SUVクーペはカムバックが磨き上げられた姿かもしれない

 つまり、SUVクーペはいま、ますます1970年代に流行った「リフトバック」もしくは「ファストバック」化しつつある、そういえる。

 リフトバックはテールゲートが持ち上がって荷室へのアクセスが容易だが、ファストバックは固定リヤウインドウの車型にも用いられるタームだ。ただし、今日のクルマのほうがタイヤ外径も大きくて回生エネルギーを拾う関係上、より大きなブレーキ径を収めたくてホイールも大径化し、結果としてロードクリアランスもアゲアゲ方向、という特徴というか事情はあるだろう。

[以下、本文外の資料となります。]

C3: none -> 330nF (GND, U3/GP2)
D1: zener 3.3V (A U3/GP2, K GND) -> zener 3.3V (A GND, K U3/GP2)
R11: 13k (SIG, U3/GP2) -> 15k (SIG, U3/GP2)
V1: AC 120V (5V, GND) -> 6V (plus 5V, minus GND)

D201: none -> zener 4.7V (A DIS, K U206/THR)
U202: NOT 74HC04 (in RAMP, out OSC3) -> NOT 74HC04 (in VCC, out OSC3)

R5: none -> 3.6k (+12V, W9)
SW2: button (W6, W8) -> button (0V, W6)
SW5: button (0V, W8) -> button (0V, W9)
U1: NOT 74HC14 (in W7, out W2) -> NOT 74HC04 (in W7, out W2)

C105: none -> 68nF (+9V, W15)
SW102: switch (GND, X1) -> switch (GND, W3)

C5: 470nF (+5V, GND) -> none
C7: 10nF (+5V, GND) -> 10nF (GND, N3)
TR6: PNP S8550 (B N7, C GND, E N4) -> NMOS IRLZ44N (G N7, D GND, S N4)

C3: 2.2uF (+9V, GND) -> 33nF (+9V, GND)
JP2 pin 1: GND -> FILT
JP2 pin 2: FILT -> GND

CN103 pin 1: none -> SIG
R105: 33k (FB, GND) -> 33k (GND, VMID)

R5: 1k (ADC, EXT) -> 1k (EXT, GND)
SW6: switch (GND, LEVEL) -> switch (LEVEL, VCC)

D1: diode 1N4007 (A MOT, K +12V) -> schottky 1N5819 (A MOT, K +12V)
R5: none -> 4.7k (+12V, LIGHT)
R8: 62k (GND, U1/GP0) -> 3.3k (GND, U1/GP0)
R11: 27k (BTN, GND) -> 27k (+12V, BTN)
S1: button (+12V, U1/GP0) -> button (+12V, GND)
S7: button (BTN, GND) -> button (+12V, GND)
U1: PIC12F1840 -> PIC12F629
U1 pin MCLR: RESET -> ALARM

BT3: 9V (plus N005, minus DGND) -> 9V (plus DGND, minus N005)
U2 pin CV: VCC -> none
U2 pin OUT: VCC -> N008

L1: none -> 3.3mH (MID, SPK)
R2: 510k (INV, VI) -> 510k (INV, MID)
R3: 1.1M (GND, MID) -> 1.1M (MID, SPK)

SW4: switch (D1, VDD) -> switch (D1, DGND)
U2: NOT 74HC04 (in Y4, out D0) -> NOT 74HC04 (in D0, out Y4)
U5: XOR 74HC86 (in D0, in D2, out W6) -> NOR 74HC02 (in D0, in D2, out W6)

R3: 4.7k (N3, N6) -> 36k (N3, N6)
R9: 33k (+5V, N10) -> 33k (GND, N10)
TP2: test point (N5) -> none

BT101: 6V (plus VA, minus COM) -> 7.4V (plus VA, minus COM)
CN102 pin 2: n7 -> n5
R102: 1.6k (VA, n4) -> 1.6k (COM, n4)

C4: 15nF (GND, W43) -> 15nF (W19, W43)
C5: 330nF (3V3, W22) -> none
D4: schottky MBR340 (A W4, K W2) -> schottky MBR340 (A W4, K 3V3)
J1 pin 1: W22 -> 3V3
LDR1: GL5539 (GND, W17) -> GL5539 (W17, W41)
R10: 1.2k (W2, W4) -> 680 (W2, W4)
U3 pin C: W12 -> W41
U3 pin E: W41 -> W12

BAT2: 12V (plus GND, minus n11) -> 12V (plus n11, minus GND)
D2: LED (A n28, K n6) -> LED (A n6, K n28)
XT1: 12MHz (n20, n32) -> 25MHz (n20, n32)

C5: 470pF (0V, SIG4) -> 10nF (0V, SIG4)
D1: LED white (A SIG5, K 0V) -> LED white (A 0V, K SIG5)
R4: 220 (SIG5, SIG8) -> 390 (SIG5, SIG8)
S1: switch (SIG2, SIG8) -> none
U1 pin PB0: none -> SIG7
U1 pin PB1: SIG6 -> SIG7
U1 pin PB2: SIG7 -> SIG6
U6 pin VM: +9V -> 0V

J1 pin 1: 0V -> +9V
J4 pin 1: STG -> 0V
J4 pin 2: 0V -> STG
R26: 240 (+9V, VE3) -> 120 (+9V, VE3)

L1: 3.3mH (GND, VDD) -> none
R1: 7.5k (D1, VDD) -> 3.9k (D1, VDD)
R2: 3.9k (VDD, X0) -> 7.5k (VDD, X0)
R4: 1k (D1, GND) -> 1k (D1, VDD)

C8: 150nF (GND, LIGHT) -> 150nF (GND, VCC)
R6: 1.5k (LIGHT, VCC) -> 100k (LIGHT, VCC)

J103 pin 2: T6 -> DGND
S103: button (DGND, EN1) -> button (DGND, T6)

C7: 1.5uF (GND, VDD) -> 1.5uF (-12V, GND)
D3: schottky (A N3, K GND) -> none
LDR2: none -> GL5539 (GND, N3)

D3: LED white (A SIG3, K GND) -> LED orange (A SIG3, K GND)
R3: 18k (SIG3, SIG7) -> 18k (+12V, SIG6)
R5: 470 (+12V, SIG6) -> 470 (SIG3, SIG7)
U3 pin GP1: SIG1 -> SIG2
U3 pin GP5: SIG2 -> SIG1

 だがいずれにせよ、ルーフからリヤエンドにかけてテーパーがかった線で繋げるデザインは、もともとはタービュランスを抑えるための空力改善ディティールとして、1930年代にドイツ、シュツットガルト大学のヴニバルト・カム博士が先駆けたものだ。戦後に「カムバック」と呼ばれ、日本ではしばしば「カムテール」と呼びならわされた。1930年代から50年代にかけて、タトラや多くのアメ車はルーフからスラントしたエアストリームラインを数々作り出し、イタリアではザガートが「コーダトロンカ」を考案した。

 じつはカム教授は元々ダイムラーのエンジニアだったが、その研究成果としてのカムバックを、アルミボディで最初に具現化したのはBMW 328「カムクーペ」。だからBMWが2008年にE71の「X6」を世に送り出したのは、歴史的な必然だったかもしれない。モダンだけど歴史をちゃんと見ている、そういうデザインでもあるのだ。

 そのX6が3世代目に突入しているいま、市場を見渡せばメルセデスはGLSからGLCまでクーペを揃え、GLAクーペすらマジメに取沙汰されている。路上にはレンジローバー・イヴォークや、トヨタC-HRに三菱エクリプスクロス、マツダCX-30にMX-30、ルノー・アルカナにシトロエンC4といったSUVクーペがあふれている。スーパーカーの世界でもランボルギーニ・ウルスの牙城にフェラーリ・プロサングエが放たれ、あのポルシェだってカイエンクーペを登場させている。EVに限ってもテスラ・モデルYからVWのID.4まで、「SUVクーペ」であることがほとんど必須条件ですらある。

 なぜならSUVクーペとは、居住性と空力という相反しそうな要素を両立させる車型であり、それを可能にするのは新しいテクノロジーや流行りのシルエットというより、昔ながらの「カムバック」が磨き上げ続けられた結果として、存在しているのだから。